Desde o começo da pandemia, muitos avanços já foram feitos no sentido de reduzir a desigualdade de acesso por meio de ações de governos estaduais em suas respectivas regiões.

Redes em todo o país implementaram opções que foram de atividades impressas entregues na casa dos alunos a aulas na TV e até por rádio. Algumas também fizeram parcerias com operadores para oferecer internet gratuita. Ainda assim, muitos alunos também sofrem com a falta de equipamentos em casa para assistir às aulas, como mostrou reportagem da EXAME em julho.

No âmbito federal, o Ministério da Educação foi criticado em meio à pandemia por não centralizar medidas de combate à crise educacional que se instalou com as escolas fechadas. Algumas iniciativas centralizadas poderiam levar as redes a reduzir custos, sobretudo as mais pobres, afirmou em entrevista anterior à EXAME o deputado João Campos (PSB-PE), da comissão de acompanhamento do MEC na Câmara. Em agosto, o MEC também respondeu a deputados que não sabia quantos alunos estavam tendo aulas remotas.

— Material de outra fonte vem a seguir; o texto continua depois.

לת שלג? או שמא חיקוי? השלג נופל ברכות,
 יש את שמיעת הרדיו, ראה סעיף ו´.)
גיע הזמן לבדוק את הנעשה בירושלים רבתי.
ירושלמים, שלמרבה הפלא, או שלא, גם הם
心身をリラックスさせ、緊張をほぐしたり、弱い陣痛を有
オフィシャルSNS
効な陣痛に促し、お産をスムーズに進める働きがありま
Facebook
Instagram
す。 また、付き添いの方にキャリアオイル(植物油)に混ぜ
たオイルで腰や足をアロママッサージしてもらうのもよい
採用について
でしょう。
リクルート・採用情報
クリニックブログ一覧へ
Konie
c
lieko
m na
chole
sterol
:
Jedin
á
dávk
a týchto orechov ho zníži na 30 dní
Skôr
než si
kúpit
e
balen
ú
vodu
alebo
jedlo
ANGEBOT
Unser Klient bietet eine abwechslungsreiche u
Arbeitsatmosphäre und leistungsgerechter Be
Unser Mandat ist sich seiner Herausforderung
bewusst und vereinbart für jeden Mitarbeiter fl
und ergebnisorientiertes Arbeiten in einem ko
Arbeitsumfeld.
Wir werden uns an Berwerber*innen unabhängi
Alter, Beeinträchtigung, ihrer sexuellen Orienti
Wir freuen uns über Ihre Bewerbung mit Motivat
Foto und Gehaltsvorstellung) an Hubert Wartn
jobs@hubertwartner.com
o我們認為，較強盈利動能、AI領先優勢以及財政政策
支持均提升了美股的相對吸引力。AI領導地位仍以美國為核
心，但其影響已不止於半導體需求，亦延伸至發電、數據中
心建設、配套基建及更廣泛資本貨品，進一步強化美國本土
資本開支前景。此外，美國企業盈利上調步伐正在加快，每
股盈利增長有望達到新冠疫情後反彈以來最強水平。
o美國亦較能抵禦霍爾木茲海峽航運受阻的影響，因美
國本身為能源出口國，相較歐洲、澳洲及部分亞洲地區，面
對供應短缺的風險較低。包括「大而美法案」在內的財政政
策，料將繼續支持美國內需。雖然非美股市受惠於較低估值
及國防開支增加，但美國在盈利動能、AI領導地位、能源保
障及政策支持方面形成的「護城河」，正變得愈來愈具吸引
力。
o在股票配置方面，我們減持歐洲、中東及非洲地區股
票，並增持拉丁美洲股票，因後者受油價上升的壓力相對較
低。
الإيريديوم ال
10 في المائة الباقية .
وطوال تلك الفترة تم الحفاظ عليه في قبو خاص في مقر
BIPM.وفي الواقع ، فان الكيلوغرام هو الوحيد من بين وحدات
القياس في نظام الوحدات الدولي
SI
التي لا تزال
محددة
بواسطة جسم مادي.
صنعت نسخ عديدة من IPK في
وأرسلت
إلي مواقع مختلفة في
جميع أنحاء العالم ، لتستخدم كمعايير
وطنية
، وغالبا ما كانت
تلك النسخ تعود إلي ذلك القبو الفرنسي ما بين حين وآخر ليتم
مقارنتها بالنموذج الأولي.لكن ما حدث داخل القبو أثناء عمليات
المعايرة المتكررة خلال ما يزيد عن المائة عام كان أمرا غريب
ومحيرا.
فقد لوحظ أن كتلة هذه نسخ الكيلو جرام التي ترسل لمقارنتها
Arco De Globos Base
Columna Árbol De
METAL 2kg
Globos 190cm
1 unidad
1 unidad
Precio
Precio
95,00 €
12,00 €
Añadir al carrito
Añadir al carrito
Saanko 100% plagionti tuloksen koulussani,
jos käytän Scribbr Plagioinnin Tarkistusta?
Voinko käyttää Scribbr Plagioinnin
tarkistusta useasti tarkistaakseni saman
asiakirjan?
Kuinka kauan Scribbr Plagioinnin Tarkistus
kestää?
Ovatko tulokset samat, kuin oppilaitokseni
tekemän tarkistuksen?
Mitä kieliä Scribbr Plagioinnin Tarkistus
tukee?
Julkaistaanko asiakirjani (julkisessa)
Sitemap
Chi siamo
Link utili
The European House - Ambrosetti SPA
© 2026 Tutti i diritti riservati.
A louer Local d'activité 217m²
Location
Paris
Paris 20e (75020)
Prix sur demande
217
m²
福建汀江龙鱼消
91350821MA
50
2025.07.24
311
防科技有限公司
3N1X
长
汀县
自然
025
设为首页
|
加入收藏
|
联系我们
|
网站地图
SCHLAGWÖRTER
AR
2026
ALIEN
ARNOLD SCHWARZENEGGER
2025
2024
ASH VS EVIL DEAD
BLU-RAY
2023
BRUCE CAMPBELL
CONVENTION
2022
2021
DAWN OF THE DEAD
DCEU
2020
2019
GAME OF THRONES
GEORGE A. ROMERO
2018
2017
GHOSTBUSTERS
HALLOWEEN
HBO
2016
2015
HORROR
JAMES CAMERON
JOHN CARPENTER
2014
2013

Agora, mesmo com o Brasil começando a reabrir as atividades, esse desafio em particular não irá embora tão cedo. Para o restante do ano letivo, muitas redes planejam não voltar às aulas presenciais. E, dentre as que pretendem abrir escolas, o plano é manter um modelo de ensino híbrido -- com um revezamento de alunos e nem todos indo à escola ao mesmo tempo para evitar aglomeração.

Um problema adicional é que as escolas ainda são um dos ambientes mais arriscados para a disseminação do coronavírus. Um estudo da Ação Covid e da Rede Escola Pública e Universidade (Repu) divulgado no mês passado mostrou que, na cidade de São Paulo, quase metade dos alunos poderia se infectar caso as aulas voltassem, com índices altos de contágio mesmo quando cumpridas as regras de distanciamento social.

É por isso que, mesmo com o ensino híbrido já posto sobre a mesa, redes têm encontrado dificuldade em bater o martelo para uma data de volta às aulas. O desafio de oferecer meios de ensino remoto a todos ainda terá de ser uma das prioridades, e será preciso uma ampla coordenação financeira e de gestão entre o MEC e os governos estaduais para qreduzir o tamanho da desigualdade.